Extract provided below:

Vacouver Street Trees

Exploratory Data Analysis | Pankti Shah | December 2021



Exploratory Data Analysis

There are ~600 street addresses, ~160 species_name, 22 neighbourhood in Vancouver, and 62 genus names in the dataset. There are ~5000 data points, but missing quite a few values in date_planted. Mean diameter of a tree is ~12.2, and height is 2.7. Datatypes range from datetime64, 3 float64 type, 3 int64 type, and 12 objects.

Following columns will be dropped from the analysis: std_street, on_street, civic_number, tree_id, cultivar_name. These are dropped because they do not provide any valuable information; information is irrelevant for any sort of general data exploration.

Exploratory graphs will be made for categorical and numerical datatypes. I am hoping to explore tree diversity in Vancouver through species, plant_area, spread of species across neighbourhood, age of the tree (date_planted). I also want to explore trees' height and diameters over the years and how are trees spread across the city (ie., number of trees planted on even vs odd side of the street and neighbourhoods).

For the purpose of this data exploration, no treatment will be done to the null values.

Evaluate distributions of all numerical columns using repeat()

Next, we will explore the same quantitative data using heat maps to gain better insights in relationships.

Diagonal rows in the matrix are linear as they are being plotted against itself.

We see the greatest number of tree counts have diameter <10 and height between 1 - 1.5. Plotting latitude and longitude with height and diameter on a map where we can associate location with neighbourhood will be more useful. Before we progress this, let's quickly see distribution of categorical columns

Quick insights from categorical data exploration above:

Next, we will explore some quantitative data using a map visualization. This is to gain insights about which neighbourhood has higher diameter and height averages.

We can see on average north west end of the city has more trees that have greater diameter than south eastern. West point grey neighbourhood that the most number of trees with greater diameter on average. Next we will develop map to visualize tree's height distribution.

End of Extract provided.
Provided data below:

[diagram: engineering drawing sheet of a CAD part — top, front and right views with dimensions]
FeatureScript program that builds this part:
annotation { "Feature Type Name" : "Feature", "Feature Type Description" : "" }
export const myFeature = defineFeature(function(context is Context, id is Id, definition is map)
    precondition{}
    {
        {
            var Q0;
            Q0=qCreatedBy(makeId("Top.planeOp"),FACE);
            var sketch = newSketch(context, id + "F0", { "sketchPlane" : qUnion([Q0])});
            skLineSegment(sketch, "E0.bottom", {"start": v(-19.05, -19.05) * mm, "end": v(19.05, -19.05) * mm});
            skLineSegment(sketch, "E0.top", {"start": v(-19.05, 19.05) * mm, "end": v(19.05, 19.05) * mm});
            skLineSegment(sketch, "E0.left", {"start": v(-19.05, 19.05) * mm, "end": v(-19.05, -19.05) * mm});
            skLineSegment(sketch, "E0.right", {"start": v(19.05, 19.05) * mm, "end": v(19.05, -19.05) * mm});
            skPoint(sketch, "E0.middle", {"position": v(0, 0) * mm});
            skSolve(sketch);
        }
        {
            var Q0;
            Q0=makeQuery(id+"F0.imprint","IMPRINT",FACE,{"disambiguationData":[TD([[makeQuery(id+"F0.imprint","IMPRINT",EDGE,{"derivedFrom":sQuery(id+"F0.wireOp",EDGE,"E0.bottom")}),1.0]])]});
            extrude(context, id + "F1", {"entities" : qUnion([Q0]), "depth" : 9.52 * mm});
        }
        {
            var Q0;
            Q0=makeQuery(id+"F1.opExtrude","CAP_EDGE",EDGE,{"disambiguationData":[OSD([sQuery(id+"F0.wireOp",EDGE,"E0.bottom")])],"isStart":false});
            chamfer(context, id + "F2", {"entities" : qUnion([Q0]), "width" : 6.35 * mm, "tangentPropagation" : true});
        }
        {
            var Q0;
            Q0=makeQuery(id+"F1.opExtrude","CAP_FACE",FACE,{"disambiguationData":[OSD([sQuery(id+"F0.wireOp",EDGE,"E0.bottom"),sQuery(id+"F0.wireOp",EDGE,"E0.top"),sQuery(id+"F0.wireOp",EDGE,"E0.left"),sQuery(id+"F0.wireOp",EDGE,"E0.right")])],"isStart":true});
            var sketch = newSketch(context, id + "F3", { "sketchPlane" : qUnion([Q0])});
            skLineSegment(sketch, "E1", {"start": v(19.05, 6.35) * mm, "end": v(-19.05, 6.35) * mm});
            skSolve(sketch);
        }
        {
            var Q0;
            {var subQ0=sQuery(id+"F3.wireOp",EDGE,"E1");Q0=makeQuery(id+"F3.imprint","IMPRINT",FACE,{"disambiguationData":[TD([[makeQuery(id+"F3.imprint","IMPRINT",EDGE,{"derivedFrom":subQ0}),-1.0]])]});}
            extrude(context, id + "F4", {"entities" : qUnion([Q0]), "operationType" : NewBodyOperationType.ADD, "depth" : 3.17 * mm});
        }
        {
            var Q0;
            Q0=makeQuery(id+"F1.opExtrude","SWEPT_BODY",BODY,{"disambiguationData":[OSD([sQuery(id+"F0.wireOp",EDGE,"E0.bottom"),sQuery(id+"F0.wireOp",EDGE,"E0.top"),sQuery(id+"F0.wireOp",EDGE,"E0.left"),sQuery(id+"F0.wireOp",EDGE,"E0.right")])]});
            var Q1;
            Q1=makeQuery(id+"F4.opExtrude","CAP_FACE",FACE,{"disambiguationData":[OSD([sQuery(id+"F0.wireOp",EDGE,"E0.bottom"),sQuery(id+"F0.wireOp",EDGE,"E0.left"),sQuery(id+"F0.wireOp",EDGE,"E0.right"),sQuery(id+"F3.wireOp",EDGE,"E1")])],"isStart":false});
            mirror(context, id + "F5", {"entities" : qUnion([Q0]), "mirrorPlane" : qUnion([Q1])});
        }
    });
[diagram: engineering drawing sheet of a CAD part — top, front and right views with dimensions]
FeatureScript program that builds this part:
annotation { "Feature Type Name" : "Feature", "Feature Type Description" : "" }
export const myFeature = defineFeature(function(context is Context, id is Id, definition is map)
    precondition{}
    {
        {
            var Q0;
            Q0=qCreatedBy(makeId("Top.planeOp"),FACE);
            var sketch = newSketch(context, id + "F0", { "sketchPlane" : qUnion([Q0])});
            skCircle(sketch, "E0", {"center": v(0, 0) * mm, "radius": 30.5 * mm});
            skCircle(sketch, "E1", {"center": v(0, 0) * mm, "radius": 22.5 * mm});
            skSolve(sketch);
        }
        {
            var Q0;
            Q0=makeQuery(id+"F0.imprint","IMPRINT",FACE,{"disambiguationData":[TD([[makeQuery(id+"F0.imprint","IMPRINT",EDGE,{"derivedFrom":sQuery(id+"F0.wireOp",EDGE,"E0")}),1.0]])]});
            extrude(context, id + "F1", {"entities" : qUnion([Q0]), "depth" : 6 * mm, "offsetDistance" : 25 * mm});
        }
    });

End of Provided data.

◆ Apply what you read:
1. Translate this sentence from the Vancouver street tree analysis into Spanish: "For the purpose of this data exploration, no treatment will be done to the null values."
2. Pick up the Vancouver street tree analysis after its final sentence and write the next part.

◆ Answers by item number:
1. Para los fines de esta exploración de datos, no se aplicará ningún tratamiento a los valores nulos.

2.
Following neighbourhoods have higher number of trees with greater tree heights on average: West Point Grey, Kitsilano, Fairview, West End, Mount Pleasant, Shaunghnessy, and Dunbar-Southlands. Generally, west end of the city have greater number of trees with height averaging ~3.0. Elsewhere, height average is ~2.0, which is quite a bit shorter.

Next, we will explore distribution of species across various neghbourhood to determine which species are more popularly found.

Following specifies are found across all neighbourhood: Acerifolia X, Americana, Betulus, Campestre, Cerasifera, Euchlora X, Freemani X, Kobus, Platanoides, Rubrum, Serrulata. Using this information, i would be valuable to further explore biodiversity across each neighbourhood and average age of the tree.

Next, let's see if there is any relationship between age of the tree (year it is planted) vs its height.

Bar graph above doesn't provide too much insights. Generally though, height of a tree is greater in older trees. Most number of trees planted in 2007.

Next, we will explore number of trees planted per neighbourhood.

From the data we see following neighbourhood is relatively newer because most number of trees were planted in recent years: Sunset

Following are generally older neighbourhood as most trees were planted prior to 2000s: Hastings-Sunrise, Killarney

Based on the data, we can see generally most neighbourhood are consistent with some degree of tree plantation across the years. However, some areas like Fairview, Strathcona, and West End have been quite inconsistent. Otherwise generally on average 1-2 trees are planted every year in each neighbourhoods.

Next, we will explore height and diameter of trees through density plots.

Across Vancouver, we have trees with a variety of height range from 1 - 9 m. Most trees are concentrated with height range of 2. Whereas, diameter of the trees peak at ~12 cm for the majority of the trees. It would be interesting to evaluate popular height to diamater ratio and how that ranges over the years.

Concluding Remarks

In this document various plots were made for exploring the data, which includes distribution plots, heat map matrix for quantitative and qualitative data. Quick distirbution plots were made to explore species distribution in various neighbourhoods. To better understand height and diameter distriutions, density plots were made. In addition, bar plot showing number of trees planted each year with their height distribution was developed.

Couple things that I will consider for analysis is removing all the rows that have any null values to ensure consistent data is used across. Also, through these exploratory data analysis I am interested in diving more into relationship between height and diameter of the tree with when the tree was planted. Also, I was to gain more insights about biodiversity of tree species across Vancouver neighbourhood. I will be using both the Vancouver city maps that shows distirbution of height and diameter. For other plots, I will be modifying existing plots to provide more clear picture to audience and enables to tell a clear compelling story. For example, I will plot average diameter and height versus year they were planted to see whether older trees have higher diameter and height versus younger trees. I will also develop heat map of popular species and the neighbourhood they reside in.

Following columns will not be used in further analysis: Genus name, assigned, common_name and plant_area as they don't provide relevant information for the questions I am exploring.